TRAVAIL À RÉALISER: Recopiez intégralement l'extrait ci-dessous sur la méthode Derogy, s'il vous plaît, sans y changer un seul mot ni signe.

EXTRAIT:
# # # #

La « méthode Derogy » est en place : enquêter de façon approfondie, rigoureuse et obstinée, même si cela dérange, y compris ses amis politiques, doubler le travail journalistique d'un produit d'édition qui en élargit l'audience et la portée (il publiera une trentaine d'ouvrages), animer le tout d'un militantisme efficace, plutôt de gauche, au service de causes qu'il pense justes, qui n'exclut pas un certain goût pour la provocation. Son ouvrage Investigation passion, rédigé avec Jean-Marie Pontault en 1993, donne les clés de sa méthode : un texte important pour tout candidat à ce métier qui n'est pas sans risque, comme en témoignent les menaces de mort qu'il reçut de Jacques Mesrine en 1975 pour l'avoir qualifié de « minable » !

En 1959, il passe à L'Express où l'appelle Françoise Giroud, qui dirige l'hebdomadaire avec Jean-Jacques Servan-Schreiber. Il prend en charge le fait-divers qu'il partage d'abord avec Jean-François Kahn ; son association avec Jean-Marie Pontault commencera, elle, en 1984, et en 1986 il rejoindra Jean-François Kahn à L'Événement du jeudi, comme grand reporter puis membre du conseil de surveillance de l'hebdomadaire.

# # # #

DONNÉES FOURNIES:
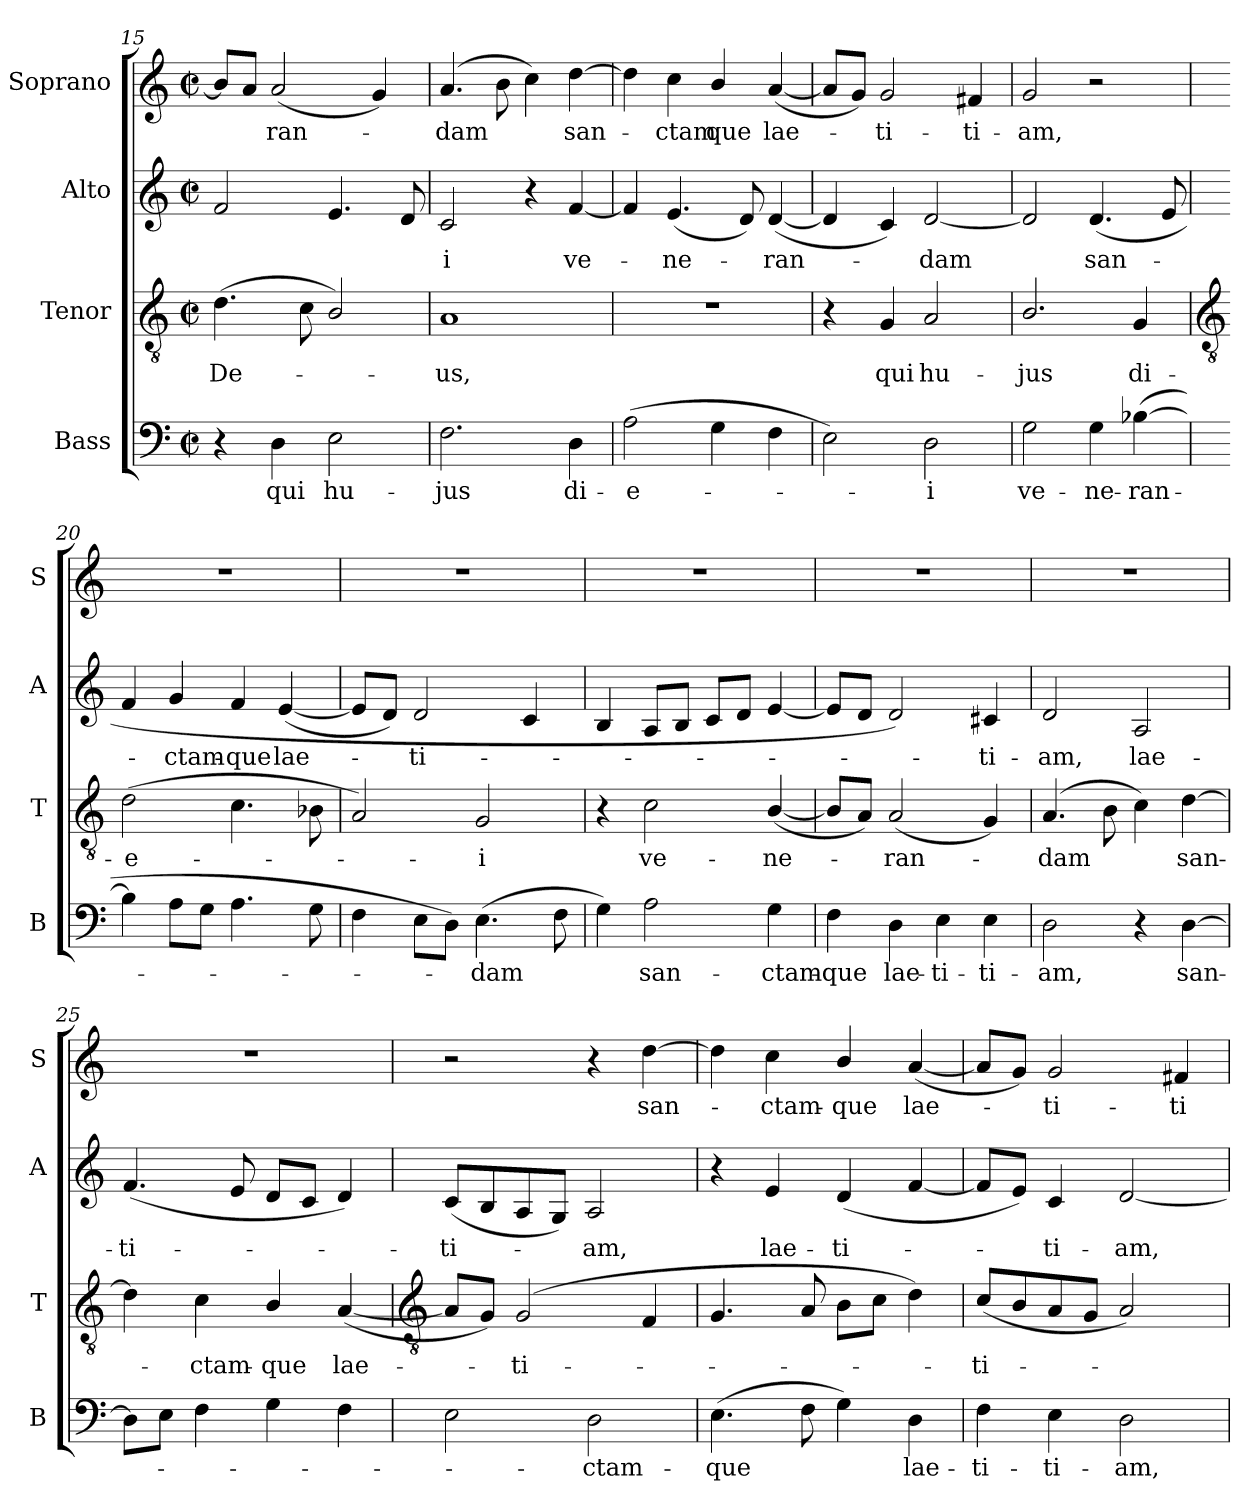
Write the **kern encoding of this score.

# # # #

RÉPONSE À L'EXERCICE:
La « méthode Derogy » est en place : enquêter de façon approfondie, rigoureuse et obstinée, même si cela dérange, y compris ses amis politiques, doubler le travail journalistique d'un produit d'édition qui en élargit l'audience et la portée (il publiera une trentaine d'ouvrages), animer le tout d'un militantisme efficace, plutôt de gauche, au service de causes qu'il pense justes, qui n'exclut pas un certain goût pour la provocation. Son ouvrage Investigation passion, rédigé avec Jean-Marie Pontault en 1993, donne les clés de sa méthode : un texte important pour tout candidat à ce métier qui n'est pas sans risque, comme en témoignent les menaces de mort qu'il reçut de Jacques Mesrine en 1975 pour l'avoir qualifié de « minable » !

En 1959, il passe à L'Express où l'appelle Françoise Giroud, qui dirige l'hebdomadaire avec Jean-Jacques Servan-Schreiber. Il prend en charge le fait-divers qu'il partage d'abord avec Jean-François Kahn ; son association avec Jean-Marie Pontault commencera, elle, en 1984, et en 1986 il rejoindra Jean-François Kahn à L'Événement du jeudi, comme grand reporter puis membre du conseil de surveillance de l'hebdomadaire.